Maintenant, je vais envelopper ma détresse de mon mouchoir de poche. Je vais le serrer bien fort et l’enrouler comme une boule. Je vais aller seule dans le bois de hêtres, avant les leçons. Je ne m’assiérai pas devant la table pour faire des additions. Je ne m’assiérai pas près de Jinny et près de louis. Je vais prendre mon chagrin et l’étaler parmi les racines des hêtres.

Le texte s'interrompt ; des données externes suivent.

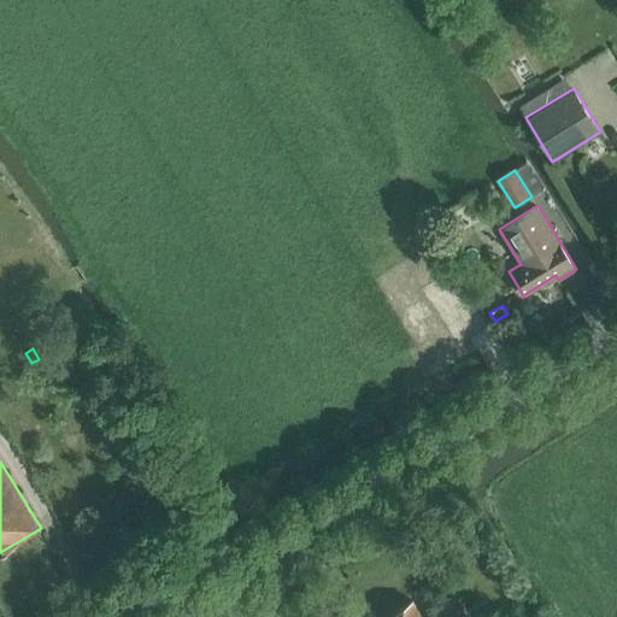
[(466,616),(465,615),(463,616),(422,616),(412,600),(386,616),(466,616)]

Vanessa Bell, Une conversation 1913 Courtauld

Je suis frappée par le fait que ce roman semble transcender tous les autres titres de Woolf. Certains passages renvoient directement au monde de Clarissa Dalloway, en évocant les rencontres mondaines, les repas au restaurant, la vie de Londres. Perceval, l’homme admiré et envié pour ses façons faciles et brillantes, aimé par l’un, amoureux de l’autre, est omniprésent, mais totalement absent tel Jacob habitant sa chambre. Quant à la structure, difficile de ne pas penser à Nuit et jour, où la vie de Londres se déploie au fil des années et des saisons, ou à Entre les actes, dans ce brouhaha de voix qui se superposent.

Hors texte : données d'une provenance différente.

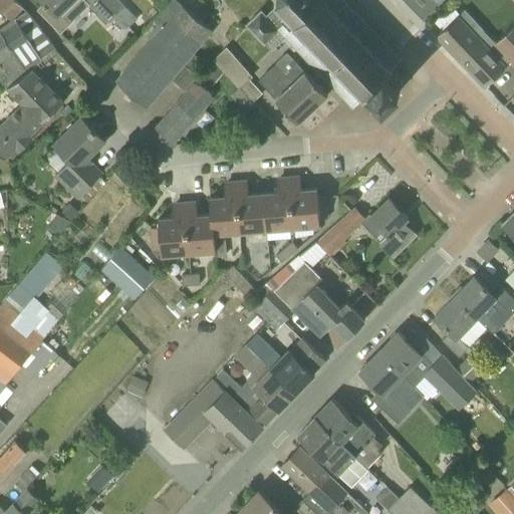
[(16,0),(0,0),(0,9),(11,20),(23,7),(16,0)]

C’est la vie de l’Angleterre, les jardins, les garçons qui vont au college et les filles au pensionnat, l’imaginaire exotique des colonies omniprésent dans les discours, le port de la canne et du chapeau…

 

Les oiseaux volent ; les fleurs dansent ; mais j’entends toujours le monotone fracas des vagues, et l’énorme bête enchaînée trépigne sur la rive.

 

La vie passe. Les nuages changent perpétuellement de forme au-dessus de nos toits. Je fais ceci, puis de nouveau cela. Les retours et les départs nous impriment de multiples aspects, nous imposent d’innombrables dessins. Mais si je ne cloue pas au mur ces impressions, si je n’amalgame pas en un seul les hommes divers qui sont en moi ; si je ne réussis pas à exister ici, dans l’instant, au lieu de fondre comme un pan de neige au versant des montages ; je serai pareil à la neige qui s’écoule sitôt tombée.

 



Il s’agit de ma première lecture des Vagues, mais sans doute pas la dernière !

 

Une autriceWoolf sur le blog :

Entre les actes1er billet et 2nd billet

Mrs Dalloway - il y a un 2nd billet
La Promenade au phare 1er billet et 2nd billet
La Soirée de Mrs Dalloway
Orlando - et il y a un second billet
La Chambre de Jacob 1er billet et 2nd billet
Les Jardins de Kew et autres nouvelles
Nuit et jour
Les Années

8 commentaires:

keisha a dit…

Ah un de mes préférés!!! Figure toi qu'il y a une LC de nouvelles de Woolf le 10 janvier, on est inscrites, prévu par kathel
La fascination de l’étang : Une société, Le rideau de Miss Lungton, l’infirmière, La veuve et le perroquet, Mrs Dalloway dans Bond Street, Le bonheur, Ancêtres, Présentation, Mélodie simple, La fascination de l’étang.
Pour ma part je vais essayer de coller à ce choix, car j'en ai déjà lu.
Je les lis en vO, j'ai les nouvelles complètes.
Alors alors? ^_^

nathalie a dit…

J'ai très peu de nouvelles d'elle et je les ai toutes chroniquées je crois (Jardin de Kew), parce que je me suis concentrée sur ses romans dans un premier temps. Si jamais je mets la main sur un recueil, je vous rejoins, sinon... je vous regarderai !

Dominique a dit…

les Vagues sont dans ma pioche à lire pour les semaines qui viennent nos esprits se rencontrent là
je viens de faire une liste de titres que je me promet de lire depuis ...et celui là en fait partie
A voir l'avis de Keisha et le tien je suis prête à me jeter dessus

Ingannmic, a dit…

Mais je vois que tu es une experte ! Je n'ai lu que Mrs Dalloway, il y a longtemps, et j'ai Le phare et Une chambre à soi sur ma pile... je note celui-là, bien que l'ayant feuilleté en librairie, j'avoue qu'il m'avait un peu effrayée : comme tu l'écris, il n'a pas l'air évident à lire.

nathalie a dit…

Moi aussi la liste des "lectures prioritaires " est listée, surlignée, mais a tendance à s'allonger inexorablement. Problème insoluble.

nathalie a dit…

J'adore Mrs Dalloway mais sinon j'ai tendance à conseiller à tout le monde la nouvelle sur Kew Garden qui est une petite merveille !

keisha a dit…

En médiathèque, chez bouquins (?), romans et nouvelles.

nathalie a dit…

AH oui l'énorme volume qu'un ami essaie de refourguer à chaque fois qu'on le voit et on lui dit "hum non je préfère un petit volume".